### [Document excerpt]
Mystery Hill, New Hampshire














In the previous post, we discussed some aspects of the mysterious stone structures found in the Americas which must be added to the other varied forms of evidence pointing to the possibility that ancient civilizations could and did cross the oceans.

While conventional archaeologists and historians generally insist that these stone sites were the product of colonial European settlers (at the earliest), the astronomical alignments of many of these sites argues strongly against a colonial European origin. The conventional view is that these are nothing more than "root cellars" built by early European settlers to store their root crops, or perhaps to keep their beer cool or to dry out sheep hides for vellum in some cases. When site after site is shown to contain astronomical alignments, however, it is more and more difficult to make the case that these alignments are simply coincidental.

The alignments at a site called Mystery Hill in New Hampshire contains numerous such alignments and provides further evidence that these stone sites of New England may have been Celtic or Phoenician (or even Minoan) in origin.

First reported in 1826, the stone structures were found on a broad hill that had not been previously used by colonial settlers. The site contains numerous stone chambers and structures, including some which incorporate very large slabs, and one very large flat stone with a deep groove carved all the way around its perimeter -- presumably a task which would take significant time and effort.

Perhaps most interesting, however, was the discovery of large, irregular standing stones among the many stone walls criss-crossing the site -- standing stones that observers in the 1960s began to suspect might have indicated significant astronomical events, such as solstice sunrises or sunsets. Beginning in 1970, these suspicions were confirmed, and now it is clear that the large angular standing stones positioned around the central structures on Mystery Hill indicate the rising points of the summer solstice sun, the equinoctial sun, and the winter solstice sun, as well as the setting points of the summer solstice sun, the equinoctial sun, and the winter solstice sun. Further, there is a standing stone which indicates true north from the central location as well.

This feature of Mystery Hill raises the possibility that at least some of the innumerable stone walls that are found all over New England predated the colonial settlers as well, and may have astronomical significance.

### [Task]
Please answer these questions using the Mystery Hill text:
(a) In what year were the stone structures first reported?
(b) According to the conventional view, what are these stone sites?
(c) Which direction does one standing stone indicate from the central location?

### [Data]

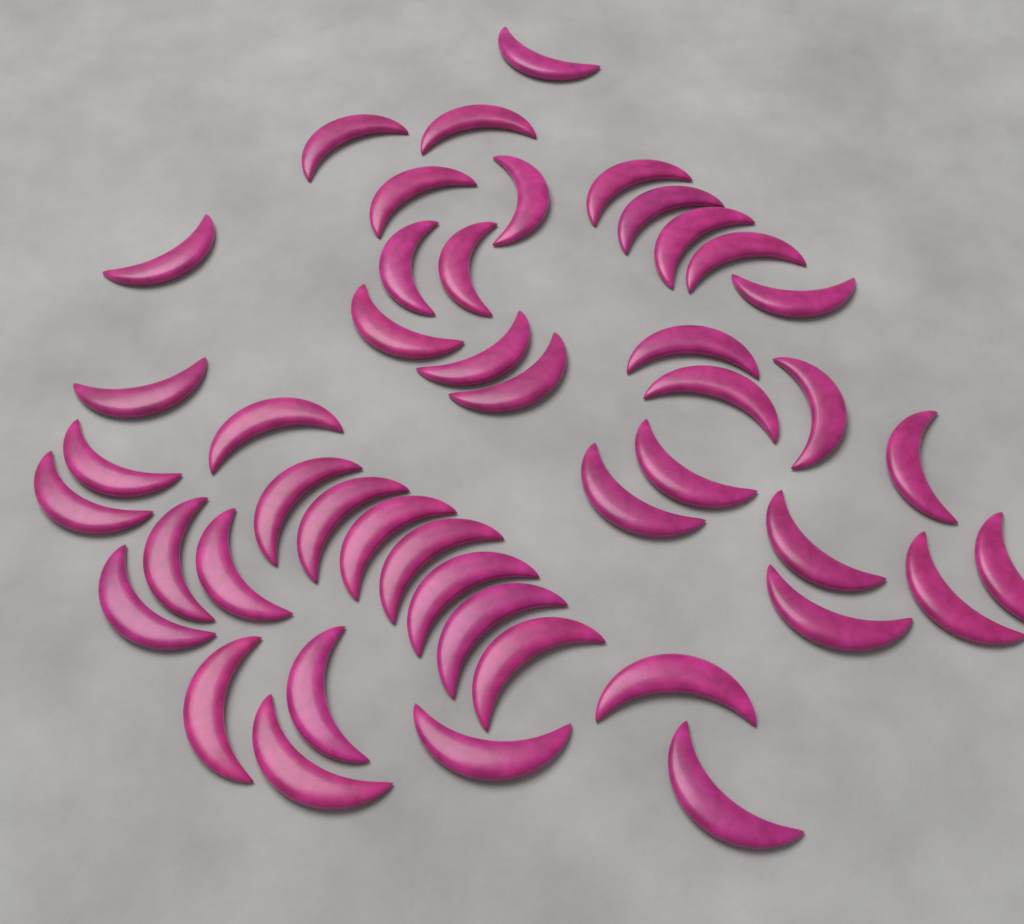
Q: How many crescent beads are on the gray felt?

### [Problem solution]
(a) 1826
(b) Root cellars built by early European settlers to store their root crops
(c) True north